§ DETAILS ZUR AUFGABE: Schreiben Sie den Abschnitt von der Zeile mit „Eran Zvirin“ bis einschließlich der Zeile mit „親切に対応してくれます。“ neu und ersetzen Sie darin „PlayMax“ durch „StreamMax“, ohne sonst etwas zu verändern.
··· DATEN ZUR ANALYSE
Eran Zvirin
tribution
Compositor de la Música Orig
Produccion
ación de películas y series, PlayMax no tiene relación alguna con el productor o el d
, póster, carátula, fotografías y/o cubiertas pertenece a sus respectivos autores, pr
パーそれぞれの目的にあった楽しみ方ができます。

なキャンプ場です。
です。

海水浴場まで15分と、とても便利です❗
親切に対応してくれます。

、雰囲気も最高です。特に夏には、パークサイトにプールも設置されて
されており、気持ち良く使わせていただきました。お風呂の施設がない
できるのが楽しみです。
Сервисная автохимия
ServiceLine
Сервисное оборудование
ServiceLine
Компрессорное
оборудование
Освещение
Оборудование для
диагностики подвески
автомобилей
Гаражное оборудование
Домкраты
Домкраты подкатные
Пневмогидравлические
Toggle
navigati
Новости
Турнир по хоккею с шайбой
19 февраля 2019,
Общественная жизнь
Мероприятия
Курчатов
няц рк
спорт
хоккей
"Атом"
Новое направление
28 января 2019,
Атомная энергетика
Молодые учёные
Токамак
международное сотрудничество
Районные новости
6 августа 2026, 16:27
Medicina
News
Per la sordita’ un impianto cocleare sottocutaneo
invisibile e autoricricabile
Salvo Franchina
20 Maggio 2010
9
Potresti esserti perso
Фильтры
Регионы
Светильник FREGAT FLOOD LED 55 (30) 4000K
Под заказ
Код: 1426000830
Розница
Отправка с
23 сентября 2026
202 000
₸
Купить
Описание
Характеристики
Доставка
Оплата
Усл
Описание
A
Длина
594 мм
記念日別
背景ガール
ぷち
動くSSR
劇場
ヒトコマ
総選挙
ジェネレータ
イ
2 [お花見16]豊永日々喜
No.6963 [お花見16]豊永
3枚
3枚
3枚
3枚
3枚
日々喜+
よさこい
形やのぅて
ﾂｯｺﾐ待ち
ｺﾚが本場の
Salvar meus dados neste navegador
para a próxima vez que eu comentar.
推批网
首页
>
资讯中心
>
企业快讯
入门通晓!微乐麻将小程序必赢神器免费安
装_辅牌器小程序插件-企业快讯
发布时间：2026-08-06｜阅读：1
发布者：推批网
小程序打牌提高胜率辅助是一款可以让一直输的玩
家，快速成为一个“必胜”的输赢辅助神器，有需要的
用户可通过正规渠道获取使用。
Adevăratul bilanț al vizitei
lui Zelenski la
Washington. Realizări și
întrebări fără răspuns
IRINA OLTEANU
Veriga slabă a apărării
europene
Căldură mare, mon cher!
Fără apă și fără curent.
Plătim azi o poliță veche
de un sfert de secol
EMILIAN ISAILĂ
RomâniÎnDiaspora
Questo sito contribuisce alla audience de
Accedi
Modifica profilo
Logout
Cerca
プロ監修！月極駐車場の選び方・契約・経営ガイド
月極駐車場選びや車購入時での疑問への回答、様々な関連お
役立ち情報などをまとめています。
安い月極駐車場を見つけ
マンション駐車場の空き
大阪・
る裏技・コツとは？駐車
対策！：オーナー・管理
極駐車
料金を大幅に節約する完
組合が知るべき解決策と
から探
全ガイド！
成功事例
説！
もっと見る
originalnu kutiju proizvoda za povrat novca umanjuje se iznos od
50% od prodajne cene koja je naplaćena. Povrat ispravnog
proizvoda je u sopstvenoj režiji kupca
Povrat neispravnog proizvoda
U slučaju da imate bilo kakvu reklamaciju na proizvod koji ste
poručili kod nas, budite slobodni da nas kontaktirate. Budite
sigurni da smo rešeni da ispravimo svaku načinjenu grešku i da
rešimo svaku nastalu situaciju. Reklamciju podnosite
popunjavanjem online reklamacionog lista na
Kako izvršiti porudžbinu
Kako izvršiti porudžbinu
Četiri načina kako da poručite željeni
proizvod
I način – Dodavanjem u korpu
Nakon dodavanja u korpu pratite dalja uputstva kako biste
······
··· DATEN ZUR ANALYSE
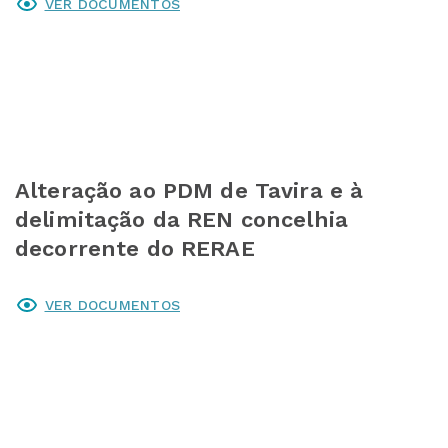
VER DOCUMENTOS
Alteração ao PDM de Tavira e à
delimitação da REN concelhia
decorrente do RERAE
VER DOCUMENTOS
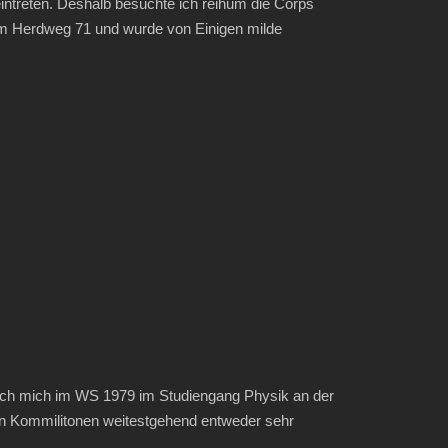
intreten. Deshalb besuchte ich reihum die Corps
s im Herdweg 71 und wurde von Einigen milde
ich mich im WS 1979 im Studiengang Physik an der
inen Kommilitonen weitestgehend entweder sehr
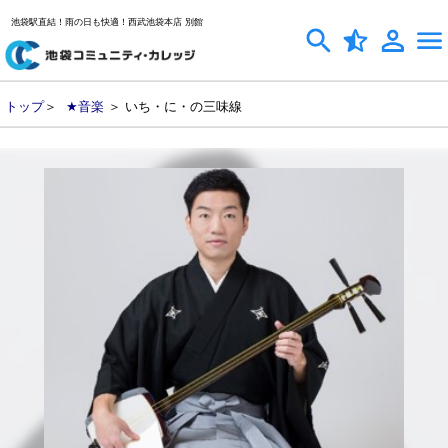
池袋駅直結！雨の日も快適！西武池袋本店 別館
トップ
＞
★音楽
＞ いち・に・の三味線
······
··· DATEN ZUR ANALYSE
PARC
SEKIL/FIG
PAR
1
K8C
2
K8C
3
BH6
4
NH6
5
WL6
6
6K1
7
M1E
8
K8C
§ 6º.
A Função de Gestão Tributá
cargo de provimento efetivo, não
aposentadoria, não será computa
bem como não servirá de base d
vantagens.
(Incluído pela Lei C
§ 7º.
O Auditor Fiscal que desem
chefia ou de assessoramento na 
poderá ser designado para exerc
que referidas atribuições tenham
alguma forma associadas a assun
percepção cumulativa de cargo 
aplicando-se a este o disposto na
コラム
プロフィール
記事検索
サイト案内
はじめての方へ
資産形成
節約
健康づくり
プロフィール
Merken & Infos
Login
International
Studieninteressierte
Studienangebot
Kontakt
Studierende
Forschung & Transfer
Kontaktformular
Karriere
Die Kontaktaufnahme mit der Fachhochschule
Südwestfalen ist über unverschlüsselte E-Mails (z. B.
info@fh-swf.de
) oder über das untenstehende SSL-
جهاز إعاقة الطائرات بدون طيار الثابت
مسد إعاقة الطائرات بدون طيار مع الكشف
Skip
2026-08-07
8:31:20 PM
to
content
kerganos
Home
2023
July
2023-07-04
······
§ ANTWORTTEIL:
Eran Zvirin
tribution
Compositor de la Música Orig
Produccion
ación de películas y series, StreamMax no tiene relación alguna con el productor o el d
, póster, carátula, fotografías y/o cubiertas pertenece a sus respectivos autores, pr
パーそれぞれの目的にあった楽しみ方ができます。

なキャンプ場です。
です。

海水浴場まで15分と、とても便利です❗
親切に対応してくれます。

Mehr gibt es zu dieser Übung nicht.